Louis Dumont, qui est un autre admirateur de l’Inde et des sociétés traditionnelles, et dont la lecture est souvent complémentaire de celle d’Evola, a bien mis en lumière l’importance de la distinction individualisme/holisme pour saisir l’originalité de la nation. Pour lui, « une nation ne naît pas d’un simple tissu de solidarités sans relations aux valeurs. Un système de valeurs exclut la nation (celui des sociétés holistes) ; un autre n’admet pas d’autres groupes politiques (…) La nation est le groupe sociopolitique moderne correspondant à l’idéologie de l’individu » (16). Qu’elle soit collection d’individu ou individu collectif, elle n’échappe pas au paradigme individualiste qui la fonde, et qui néglige la totalité sociale et la relation des hommes entre eux.

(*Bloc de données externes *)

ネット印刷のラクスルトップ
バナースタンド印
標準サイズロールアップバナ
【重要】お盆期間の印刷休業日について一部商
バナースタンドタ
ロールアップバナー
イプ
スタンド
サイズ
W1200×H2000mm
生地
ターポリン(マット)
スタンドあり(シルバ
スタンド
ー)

La nation n’est donc pas qu’une subversion « d’en haut », elle est aussi une réponse moderne à un déracinement généralisée. Mais par son abstraction même, par ses rapports ambigus à la réification et à la marchandisation du lien social, par son inadaptation à la situation géopolitique présente, par son incapacité actuelle à renouveler ses mythes fondateurs et par son repli sur ses fondements rationnels/égalitaire, la nation étatique est appelée à disparaître. Alors certes, la mise en place d’un ordre de « citoyens d’une idée » ou « d’une cause » comme le proposait Julius Evola doit retenir toute notre attention, même si elle est appelée à ne rester qu’un vœu pieux, mais on peut aussi penser que d’est d’«en bas » que la réponse au déracinement national viendra aussi – car c’est encore là que les conséquences de l’idéologie moderne ont été, sont et seront le plus durement et le plus évidemment ressenties.
notes
1 – Essais politique, « Les deux visages du nationalisme (1931) », Pardès, Puiseaux, 1988, p. 43.

2 – Révolte contre le monde moderne, Editions de l’Homme, Montréal, 1972, p. 420.

3 – Ibid., p. 421.

4 – Autorité spirituelle et pouvoir temporel, Trédaniel, 1984. Voir surtout les pp. 81-87.

5 – Du politique. « Légalité et légitimité », et autres essais, Pardès, Puiseaux, 1990, p. 189.

6 – Essais politiques, op. cit., p. 51.

7 – Révolte…, op. cit., p. 424.

8 – Les Hommes au milieu des ruines, Pardès, Puiseaux, 1984, p. 32.

9 – Ibid., p. 36.

10 – Ibid., p. 63.

11 – Ibid., p. 66.

12 - Ibid., p. 37.

13 – Il s’agit de l’article « Les deux visages du nationalisme », cité plus haut.

14 – Ibid., pp. 55-56.

15 – L’Occidentalisation du monde, Découverte, 1987.

16 – Essai sur l’individualisme, Seuil, 1983, p. 128. Sur le même thème, on lira aussi Homo hierarchicus, appendice D (« Nationalisme et communalisme »), Tel-Gallimard, pp. 376-395.